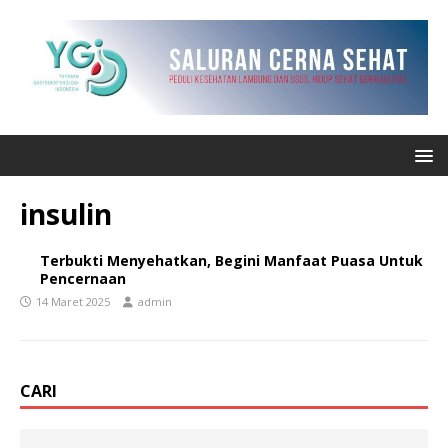
insulin
Terbukti Menyehatkan, Begini Manfaat Puasa Untuk
Pencernaan
14 Maret 2025
admin
CARI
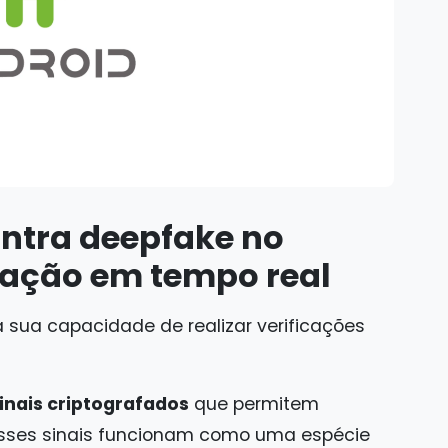
ntra deepfake no
idação em tempo real
a sua capacidade de realizar verificações
inais criptografados
que permitem
Esses sinais funcionam como uma espécie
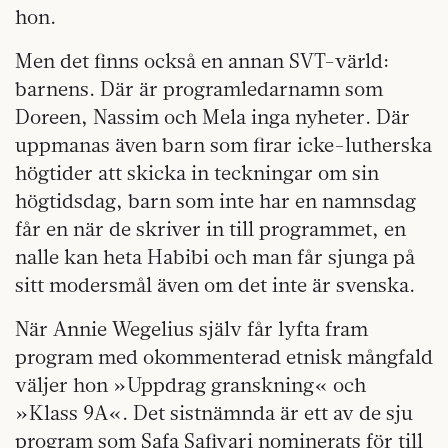
hon.
Men det finns också en annan SVT-värld:
barnens. Där är programledarnamn som
Doreen, Nassim och Mela inga nyheter. Där
uppmanas även barn som firar icke-lutherska
högtider att skicka in teckningar om sin
högtidsdag, barn som inte har en namnsdag
får en när de skriver in till programmet, en
nalle kan heta Habibi och man får sjunga på
sitt modersmål även om det inte är svenska.
När Annie Wegelius själv får lyfta fram
program med okommenterad etnisk mångfald
väljer hon »Uppdrag granskning« och
»Klass 9A«. Det sistnämnda är ett av de sju
program som Safa Safiyari nominerats för till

## WHAT THE TASK ASKS
No picture should be included when the data are set down again exactly.

## PROBLEM SOLUTION
insulin
Terbukti Menyehatkan, Begini Manfaat Puasa Untuk
Pencernaan
14 Maret 2025
admin
CARI
ntra deepfake no
idação em tempo real
a sua capacidade de realizar verificações
inais criptografados
que permitem
Esses sinais funcionam como uma espécie
hon.
Men det finns också en annan SVT-värld:
barnens. Där är programledarnamn som
Doreen, Nassim och Mela inga nyheter. Där
uppmanas även barn som firar icke-lutherska
högtider att skicka in teckningar om sin
högtidsdag, barn som inte har en namnsdag
får en när de skriver in till programmet, en
nalle kan heta Habibi och man får sjunga på
sitt modersmål även om det inte är svenska.
När Annie Wegelius själv får lyfta fram
program med okommenterad etnisk mångfald
väljer hon »Uppdrag granskning« och
»Klass 9A«. Det sistnämnda är ett av de sju
program som Safa Safiyari nominerats för till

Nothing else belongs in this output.